Effects of sulforaphane on anxiety and fear memory in AD mice and its oxidative stress mechanism / 中华行为医学与脑科学杂志

ABSTRACT

Objective:To explore the effects of sulforaphane (SFN), an activator of Nrf2, on anxiety and fear memory in Alzheimer's disease(AD) model mice and mechanism.Methods:The AD mice and wild type (WT) mice with the same background were randomly divided into four groups ( n=12 for each group) wild type + normal saline group (WT+ NS), wild type + sulforaphane (WT+ SFN), AD model + normal saline group (AD+ NS) and AD model + sulforaphane group (AD+ SFN). SFN was dissolved in normal saline (0.9% NaCl) and prepared solution with concentration of 1 g/L.According to body weight, mice in WT+ SFN group and AD+ SFN group were intraperitoneally injected with SFN (10 mg/kg), and mice in WT+ NS group and AD+ NS group were intraperitoneally injected with the same volume of normal saline once a day for 30 days.The open field test was used to detect the autonomous exploration ability and anxious behavior of mice.The elevated cross maze was used to detect the anxiety of mice.Conditional fear test was used to test the fear memory behavior of mice.Finally, the expression of superoxide dismutase(SOD) and malondialdehyde(MDA) in the hippocampus and cerebral cortex were detected by ELISA.Two-way ANOVA analysis was performed using GraphPad Prism 8.0.2 software. Results:In the open field test, the percentage of time in central region in AD+ SFN group ((9.99+ 0.37)%) was higher than that of AD+ NS group ((8.47+ 0.42)%) ( q=3.842, P<0.05). In the elevated cross maze, the percentage of time in open arm of AD+ SFN group ((26.2±1.6)%) was higher than that in AD+ NS group ((15.8±1.0)%) ( q=7.452, P<0.01).
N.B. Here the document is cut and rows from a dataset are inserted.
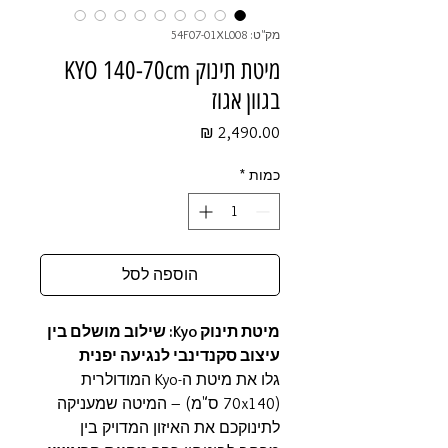
מק"ט: 54F07-01XL008
מיטת תינוק KYO 140-70cm
בגוון אגוז
מחיר
כמות
*
הוספה לסל
מיטת תינוק Kyo: שילוב מושלם בין
עיצוב סקנדינבי לנגיעה יפנית
גלו את מיטת ה-Kyo המודולרית
(70x140 ס"מ) – המיטה שמעניקה
לתינוקכם את האיזון המדויק בין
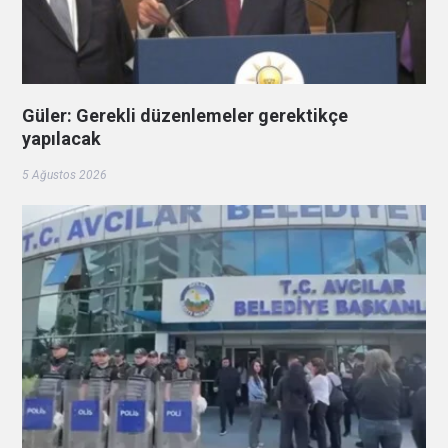
Güler: Gerekli düzenlemeler gerektikçe
yapılacak
5 Ağustos 2026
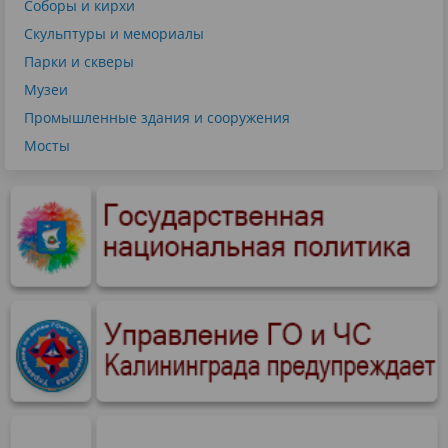
Соборы и кирхи
Скульптуры и мемориалы
Парки и скверы
Музеи
Промышленные здания и сооружения
Мосты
In the conditional fear test, all the mice of the four groups developed the fear memory, but AD+ SFN group showed higher freezing time ratio ((64.5±3.8)%) than AD+ NS group ((51.0±4.3)%)( q=5.266, P<0.01) in the testing stage.After SFN intervention, the important indicator of oxidative stress, the expression levels of SOD in hippocampus ( q=6.370, P<0.01) and cortex ( q=7.858, P<0.01) of AD mice increased, while the level of MDA in hippocampus ( q=5.146, P<0.05) and cortex ( q=5.833, P<0.01) decreased. Conclusion:SFN may inhibit oxidative stress through Nrf2 pathway, thereby improving anxiety and fear memory in AD mice.